Cisco Wants United Nations To Revisit Cyber Crime Convention Report
Arthur T Knackerbracket has processed the following story:
Networking giant Cisco has suggested the United Nations' first-ever convention against cyber crime is dangerously flawed and should be revised before being put to a formal vote.
The document that Cisco dislikes is the United Nations convention against cyber crime [PDF]. The convention took five years to create and was drafted by a body called the Ad Hoc Committee to Elaborate a Comprehensive International Convention on Countering the Use of Information and Communications Technologies for Criminal Purposes.*
The purpose of the Convention is to "enhance international cooperation, law enforcement efforts, technical assistance, and capacity-building relating to cyber crime," in recognition that digital technology has become a big enabler of transnational mischief.
As The Register theregister.com reported after the Committee agreed on a draft text, Russia was a big driver of the document, and human rights groups don't like it.
Human Rights Watch, for example, criticized the Convention as overly broad, while the Electronic Frontier Foundation has labelled the Convention "too flawed to adopt."
Those two orgs, and others, worry that the Convention doesn't offer a narrow definition of cyber crime, and could give signatory nations legal cover to target citizens who share views they dislike.
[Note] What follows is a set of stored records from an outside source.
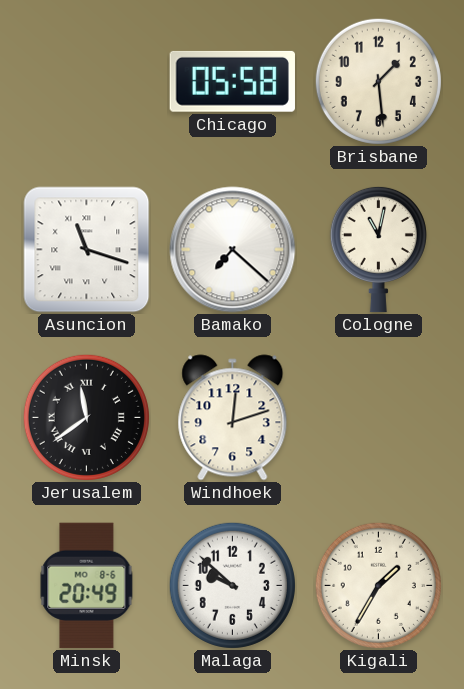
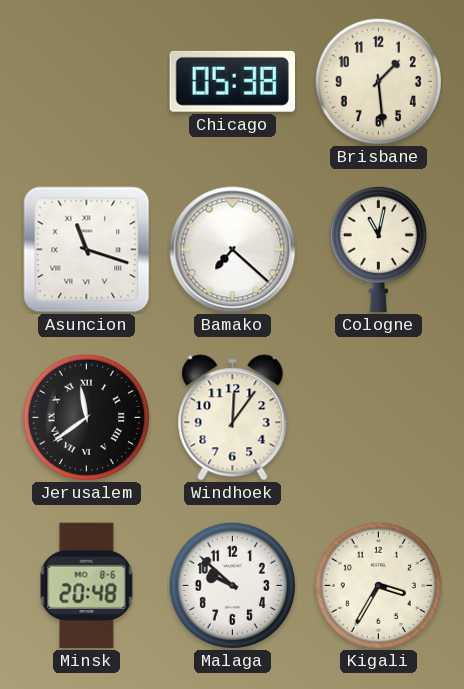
Chicago: 05:58 -> 05:38
Windhoek: 12:12 -> 12:06
Minsk: 20:49 -> 20:48
Kigali: 1:35 -> 3:35
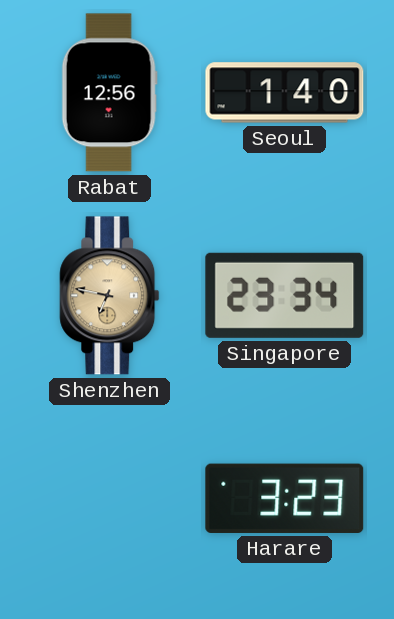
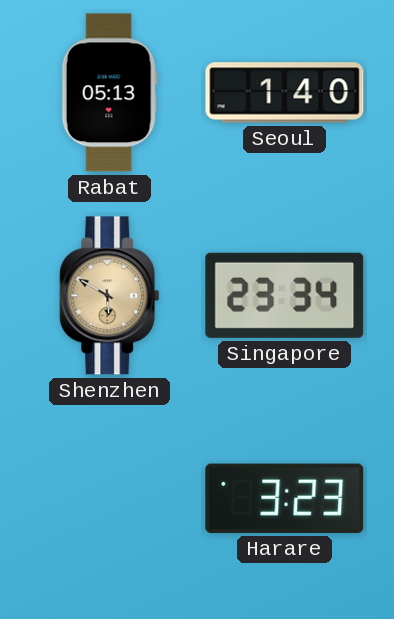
Rabat: 12:56 -> 05:13
Shenzhen: 6:47 -> 5:50
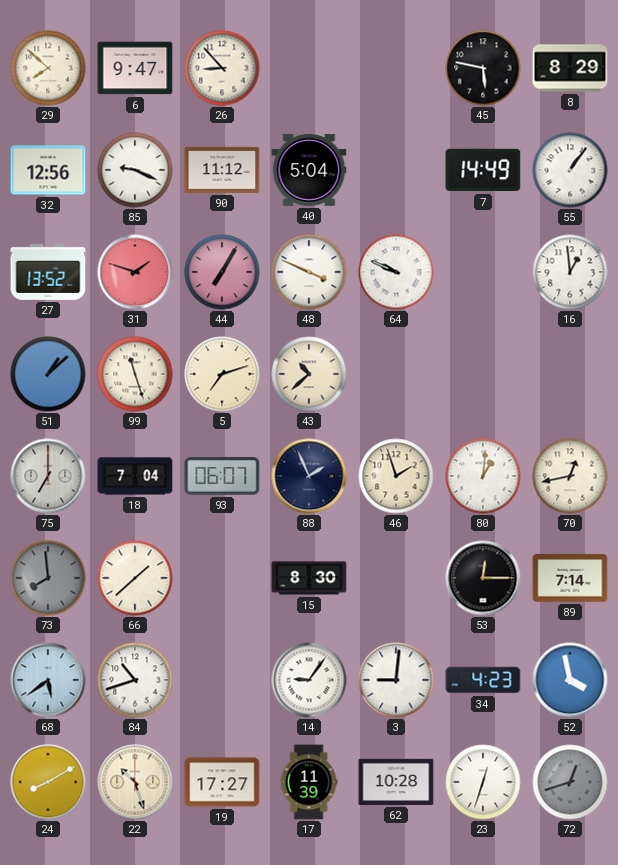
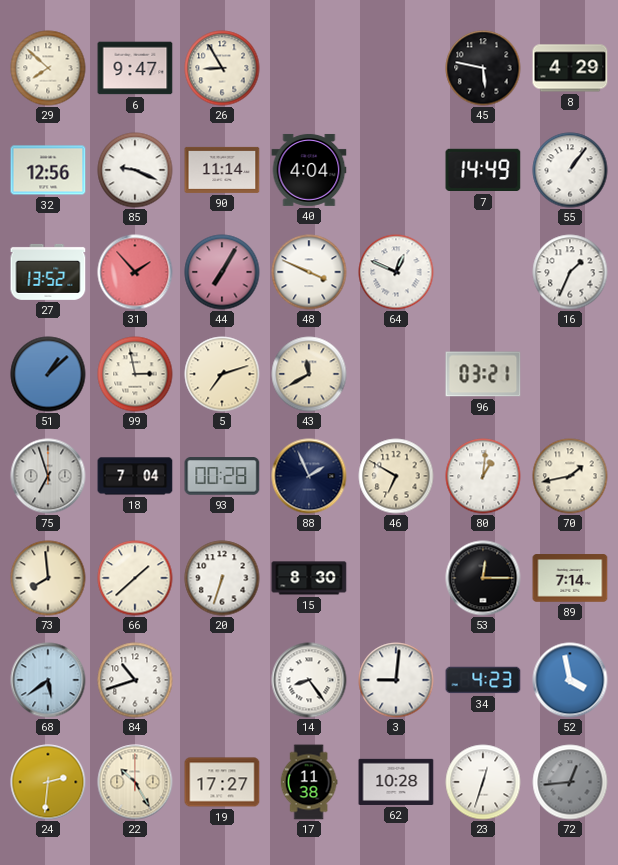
26: 8:53 -> 8:55
8: 8:29 -> 4:29
90: 11:12 -> 11:14
40: 5:04 -> 4:04
31: 1:48 -> 1:53
64: 9:49 -> 12:49
16: 12:59 -> 1:34
99: 11:27 -> 2:58
43: 10:38 -> 11:40
96: none -> 03:21
75: 7:00 -> 6:57
93: 06:07 -> 00:28
46: 1:57 -> 6:50
70: 12:43 -> 1:43
73 dial: grey -> cream
20: none -> 6:33
14: 9:06 -> 8:24
24: 8:10 -> 2:31
22: 10:27 -> 10:25
17: 11:39 -> 11:38
72: 12:42 -> 12:44
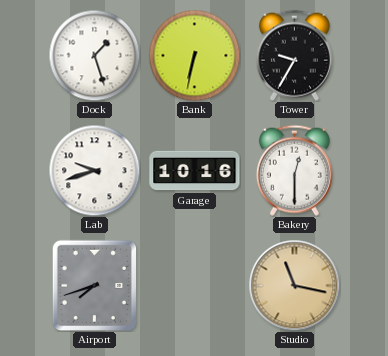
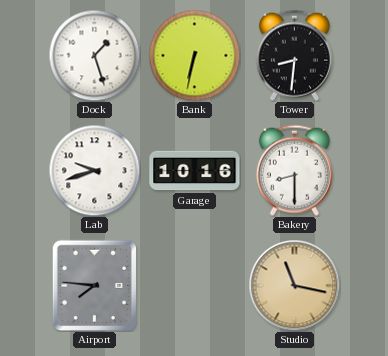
Tower: 9:35 -> 8:31
Bakery: 12:30 -> 8:30
Airport: 7:42 -> 7:46
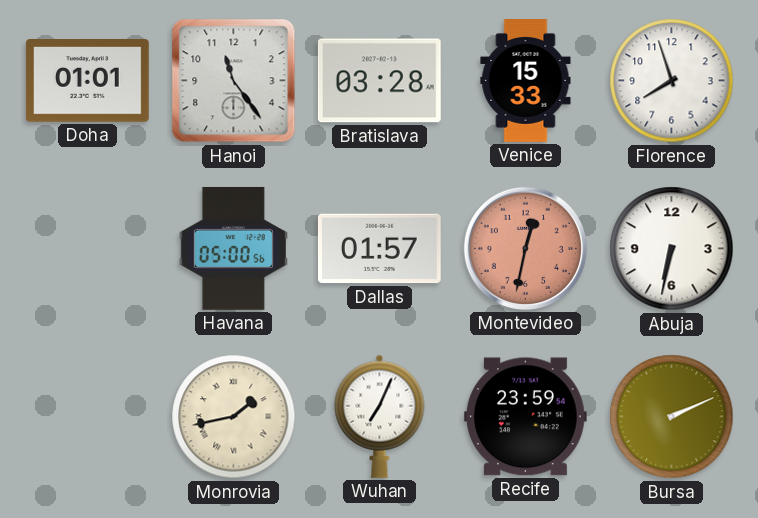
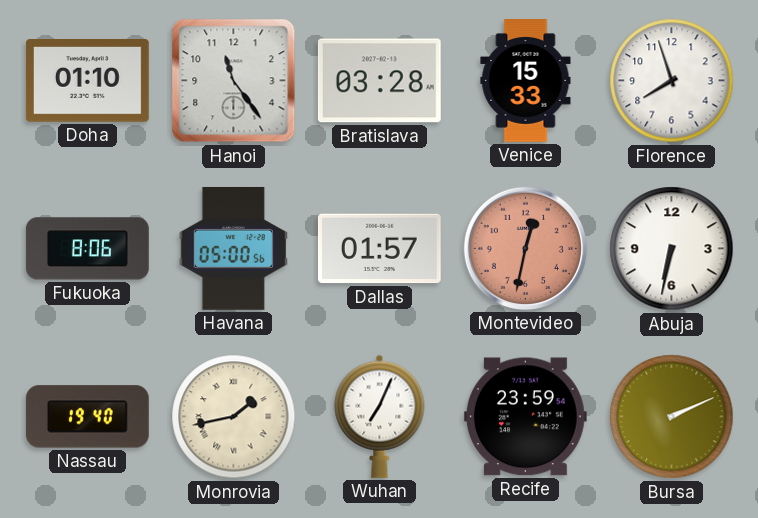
Doha: 01:01 -> 01:10
Fukuoka: none -> 8:06
Nassau: none -> 19:40
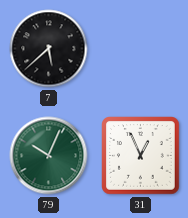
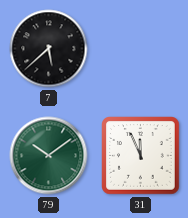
79: 10:04 -> 10:09
31: 12:56 -> 11:56
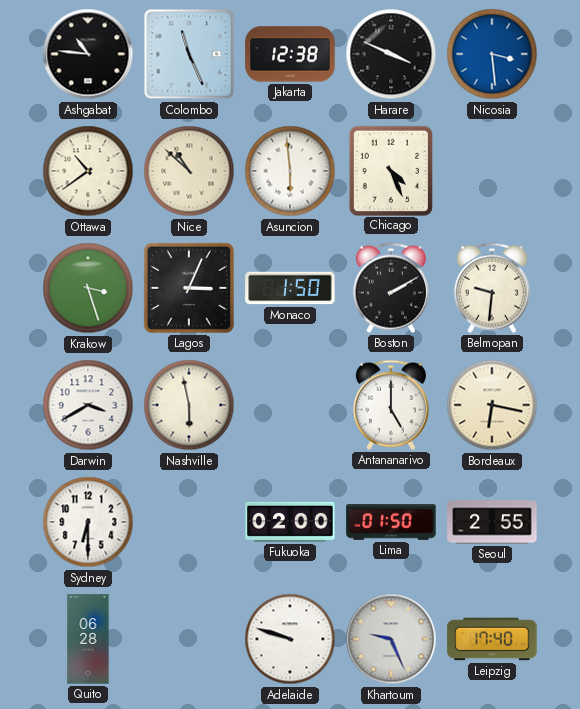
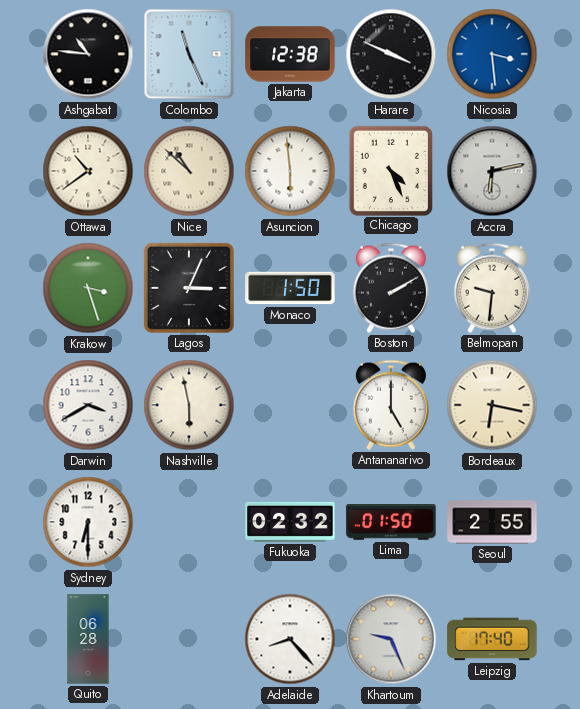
Accra: none -> 6:13
Fukuoka: 02:00 -> 02:32
Adelaide: 9:48 -> 8:23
They also worry about secrecy provisions in the document that would allow nations to demand info from service providers, without the individuals targeted by such requests being informed or having recourse.
British human rights org Article 19 has also warned the Convention's broad language could stymie legitimate infosec research, by creating a legal environment in which cyber-boffins don't feel safe to ply their trade for fear of being labelled crims.